(Stored entries)

- Opening Delimiter -

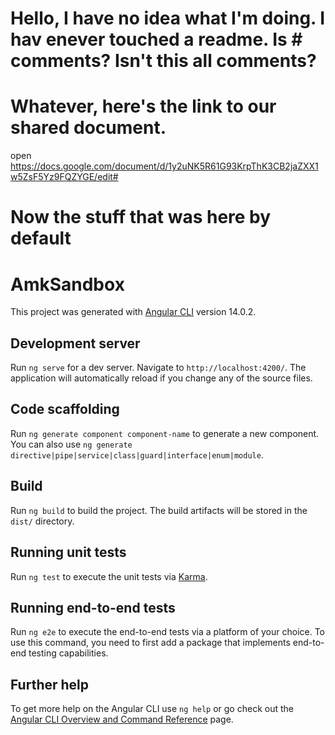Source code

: # Hello, I have no idea what I'm doing. I hav enever touched a readme. Is # comments? Isn't this all comments?
# Whatever, here's the link to our shared document.

open https://docs.google.com/document/d/1y2uNK5R61G93KrpThK3CB2jaZXX1w5ZsF5Yz9FQZYGE/edit#

# Now the stuff that was here by default

# AmkSandbox

This project was generated with [Angular CLI](https://github.com/angular/angular-cli) version 14.0.2.

## Development server

Run `ng serve` for a dev server. Navigate to `http://localhost:4200/`. The application will automatically reload if you change any of the source files.

## Code scaffolding

Run `ng generate component component-name` to generate a new component. You can also use `ng generate directive|pipe|service|class|guard|interface|enum|module`.

## Build

Run `ng build` to build the project. The build artifacts will be stored in the `dist/` directory.

## Running unit tests

Run `ng test` to execute the unit tests via [Karma](https://karma-runner.github.io).

## Running end-to-end tests

Run `ng e2e` to execute the end-to-end tests via a platform of your choice. To use this command, you need to first add a package that implements end-to-end testing capabilities.

## Further help

To get more help on the Angular CLI use `ng help` or go check out the [Angular CLI Overview and Command Reference](https://angular.io/cli) page.

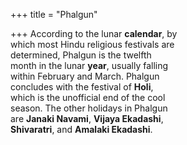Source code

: +++
title = "Phalgun"

+++
According to the lunar **calendar**, by  
which most Hindu religious festivals are  
determined, Phalgun is the twelfth  
month in the lunar **year**, usually falling  
within February and March. Phalgun  
concludes with the festival of **Holi**,  
which is the unofficial end of the cool  
season. The other holidays in Phalgun  
are **Janaki Navami**, **Vijaya Ekadashi**,  
**Shivaratri**, and **Amalaki Ekadashi**.
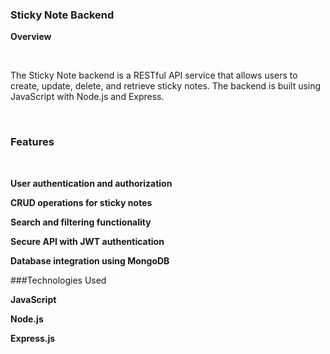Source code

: ### Sticky Note Backend

**Overview**

<br>

The Sticky Note backend is a RESTful API service that allows users to create, update, delete, and retrieve sticky notes. The backend is built using JavaScript with Node.js and Express.

<br>

### Features

<br>

**User authentication and authorization**

**CRUD operations for sticky notes**

**Search and filtering functionality**

**Secure API with JWT authentication**

**Database integration using MongoDB**

###Technologies Used

**JavaScript**

**Node.js**

**Express.js**
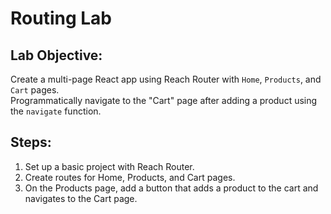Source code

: # Routing Lab
## Lab Objective:
Create a multi-page React app using Reach Router with `Home`, `Products`, and `Cart` pages.   
Programmatically navigate to the "Cart" page after adding a product using the `navigate` function.

## Steps:
1. Set up a basic project with Reach Router.   
2. Create routes for Home, Products, and Cart pages.   
3. On the Products page, add a button that adds a product to the cart and navigates to the Cart page.  

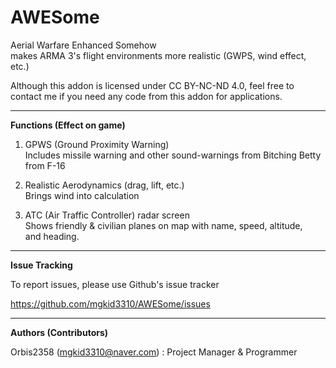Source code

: # AWESome  
Aerial Warfare Enhanced Somehow  
makes ARMA 3's flight environments more realistic (GWPS, wind effect,  
etc.)  

Although this addon is licensed under CC BY-NC-ND 4.0, feel free to  
contact me if you need any code from this addon for applications.  

----

**Functions (Effect on game)**  

1. GPWS (Ground Proximity Warning)  
Includes missile warning and other sound-warnings from Bitching Betty  
from F-16  

2. Realistic Aerodynamics (drag, lift, etc.)  
Brings wind into calculation  

3. ATC (Air Traffic Controller) radar screen  
Shows friendly & civilian planes on map with name, speed, altitude,  
and heading.  

----

**Issue Tracking**  

To report issues, please use Github's issue tracker  

https://github.com/mgkid3310/AWESome/issues  

----

**Authors (Contributors)**  

Orbis2358 (mgkid3310@naver.com) : Project Manager & Programmer  
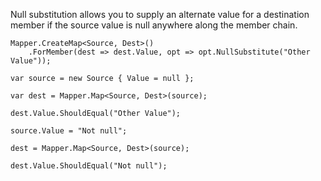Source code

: Null substitution allows you to supply an alternate value for a destination member if the source value is null anywhere along the member chain.

    Mapper.CreateMap<Source, Dest>()
        .ForMember(dest => dest.Value, opt => opt.NullSubstitute("Other Value"));

    var source = new Source { Value = null };
    
    var dest = Mapper.Map<Source, Dest>(source);

    dest.Value.ShouldEqual("Other Value");

    source.Value = "Not null";

    dest = Mapper.Map<Source, Dest>(source);

    dest.Value.ShouldEqual("Not null");
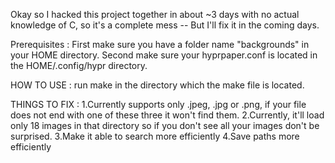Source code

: Okay so I hacked this project together in about ~3 days with no actual knowledge of C, so it's a complete mess -- But I'll fix it in the coming days.



Prerequisites :
First make sure you have a folder name "backgrounds" in your HOME directory.
Second make sure your hyprpaper.conf is located in the HOME/.config/hypr directory.

HOW TO USE :
run make in the directory which the make file is located.


THINGS TO FIX :
1.Currently supports only .jpeg, .jpg or .png, if your file does not end with one of these three it won't find them.
2.Currently, it'll load only 18 images in that directory so if you don't see all your images don't be surprised.
3.Make it able to search more efficiently
4.Save paths more efficiently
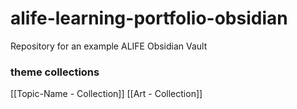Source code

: # alife-learning-portfolio-obsidian
Repository for an example ALIFE Obsidian Vault 

### theme collections
[[Topic-Name - Collection]]
[[Art - Collection]]
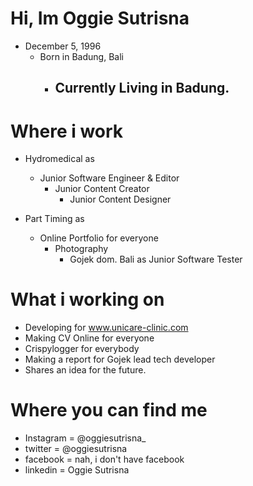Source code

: # Hi, Im Oggie Sutrisna
- December 5, 1996
  - Born in Badung, Bali
    - Currently Living in Badung.
      - 

# Where i work 
- Hydromedical as 
  - Junior Software Engineer & Editor
    - Junior Content Creator
      - Junior Content Designer

- Part Timing as
  - Online Portfolio for everyone
    - Photography
      - Gojek dom. Bali as Junior Software Tester


# What i working on 
  - Developing for www.unicare-clinic.com
  - Making CV Online for everyone
  - Crispylogger for everybody
  - Making a report for Gojek lead tech developer
  - Shares an idea for the future.
  
# Where you can find me 
  - Instagram = @oggiesutrisna_
  - twitter   = @oggiesutrisna
  - facebook  = nah, i don't have facebook 
  - linkedin  = Oggie Sutrisna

- Closing Delimiter -

## What this task involves:
Reproduce each line above that contains "efficiently".

## Solution:
3.Make it able to search more efficiently
4.Save paths more efficiently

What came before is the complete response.